My Problem with Far Cry 5 (and New Dawn)
April 4, 2020
This article was first presented on my Patreon.
I play a lot of first-person shooters, especially open-world FPS RPGs, and I’ve played Far Cry since Far Cry 2. I really like the gameplay of Far Cry 5 and Far Cry: New Dawn, but I have a problem with their stories.
In FC5, the villain is a religious zealot. That is not the problem. The problem is . . .
MAJOR SPOILER FOR A GAME THAT CAME OUT IN 2018.

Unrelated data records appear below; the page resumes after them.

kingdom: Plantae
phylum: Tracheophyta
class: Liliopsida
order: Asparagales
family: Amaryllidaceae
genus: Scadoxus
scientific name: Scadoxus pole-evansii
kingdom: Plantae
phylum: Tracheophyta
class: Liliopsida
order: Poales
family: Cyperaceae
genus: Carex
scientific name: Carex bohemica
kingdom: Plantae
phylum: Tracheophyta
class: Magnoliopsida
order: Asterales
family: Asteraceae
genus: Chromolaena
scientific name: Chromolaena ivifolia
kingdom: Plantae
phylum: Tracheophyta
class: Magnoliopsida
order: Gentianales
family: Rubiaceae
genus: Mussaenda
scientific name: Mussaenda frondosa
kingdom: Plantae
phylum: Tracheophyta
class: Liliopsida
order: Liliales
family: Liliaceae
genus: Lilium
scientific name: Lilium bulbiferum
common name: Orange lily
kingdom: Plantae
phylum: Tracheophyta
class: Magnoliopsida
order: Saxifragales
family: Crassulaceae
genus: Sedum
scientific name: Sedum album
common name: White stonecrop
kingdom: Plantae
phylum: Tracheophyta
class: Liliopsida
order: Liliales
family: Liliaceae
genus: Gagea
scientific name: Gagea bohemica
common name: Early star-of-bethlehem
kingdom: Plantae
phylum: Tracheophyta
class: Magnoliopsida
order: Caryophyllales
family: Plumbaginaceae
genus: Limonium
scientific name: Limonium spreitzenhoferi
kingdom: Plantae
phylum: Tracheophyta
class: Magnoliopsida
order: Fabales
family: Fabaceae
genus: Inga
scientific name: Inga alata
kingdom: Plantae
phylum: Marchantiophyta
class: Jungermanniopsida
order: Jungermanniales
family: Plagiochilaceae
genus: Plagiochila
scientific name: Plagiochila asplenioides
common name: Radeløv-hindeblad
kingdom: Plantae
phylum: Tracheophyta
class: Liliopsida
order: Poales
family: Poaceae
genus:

ALSO, TRIGGER WARNING FOR SOME REALLY MESSED UP CONTENT
REALLY, NOT KIDDING, MAJOR SPOILER. MAJOR TRIGGERS.
LAST WARNING.
The problem is that the villain—Joseph Seed—is actually the hero, or at least that the villain has been correct about the end of the world. Given the supernatural powers he exhibits at the end, and the through-line into FC:ND, it’s heavily suggested that he is, in fact, touched by the Christian God.
The guy who supports torture, forced drug dependency, eugenics, and in at least one case, a lieutenant who forces children to engage in cannibalism, he’s the messenger of the Christian God.
That’s bad enough. What’s worse is that you can’t win. If you fight him, in the end, you lose and become his prisoner. In FC:ND it’s revealed you become his disciple. If you walk away, you turn out to be a Manchurian Candidate and likely murder your friends. You can’t win.
Granted, in FC4, there were no good choices. (SPOILERS FOLLOW) You end up turning your homeland into a narco-terrorist nation, a religious extremist nation, or you leave it in the hands of a murderous dictator. But at least you didn’t become the discipline of the religious extremist, drug kingpin, or murderous dictator. I’m okay with the idea that sometimes there are no good choices. I found FC5 frustrating not because there were no good choices, but because you—as the character—can’t win. The villain always wins.
And he turns out to be the one who is actually right. Not just persuasive or entertaining (like Vaas or Pagan Min) but actually correct—the end of days is upon us and he is the chosen of the Christian God.
Further, it gets worse with FC:ND. In that game, Seed is key to winning the game. He has created a kind of Utopia, and the main character from FC5 becomes a Specialist—one of the Guns for Hire that can accompany the main character—and is a kind of super soldier following Seed. Further, Seed has found some kind of Garden of Eden tree (or maybe the tree is supposed to be the source of Iðunn’s apples from Norse Mythology) and this has given him extended life and provides the main character with super powers as well.
Then there are the villains in FC:ND, two African-American sisters who are warlords following the nuclear apocalypse at the end of FC5. While the white villain of FC5 is touched by God, the sisters are irredeemably evil. Throughout the game, classic rock indicates good guys, and “urban†music denotes villains.
I’m not saying the designers intentionally adapted racist tropes. I am saying they and everyone in the design chain was blind to it. Or am I just hyper-sensitive? I think I was definitely more sensitive after the end of FC5. It was just so jarring.
Crazy evangelicals that literally torture people to death? Actually doing God’s work.
This really bugs me because I like the gameplay in both games. I especially like FC:ND because it’s got that great post-apocalyptic setting (yes, Fallout fan . . . at least since Fallout 3) and while it doesn’t have the weapon modding system from FC5, I like the various weapons that are available at the different tiers.
So while I love the games, I hate the stories. I’ve played through FC:ND twice and am on my second round of FC5, but the second play-throughs I’m just going to avoid the actual endings. Fuck ‘em.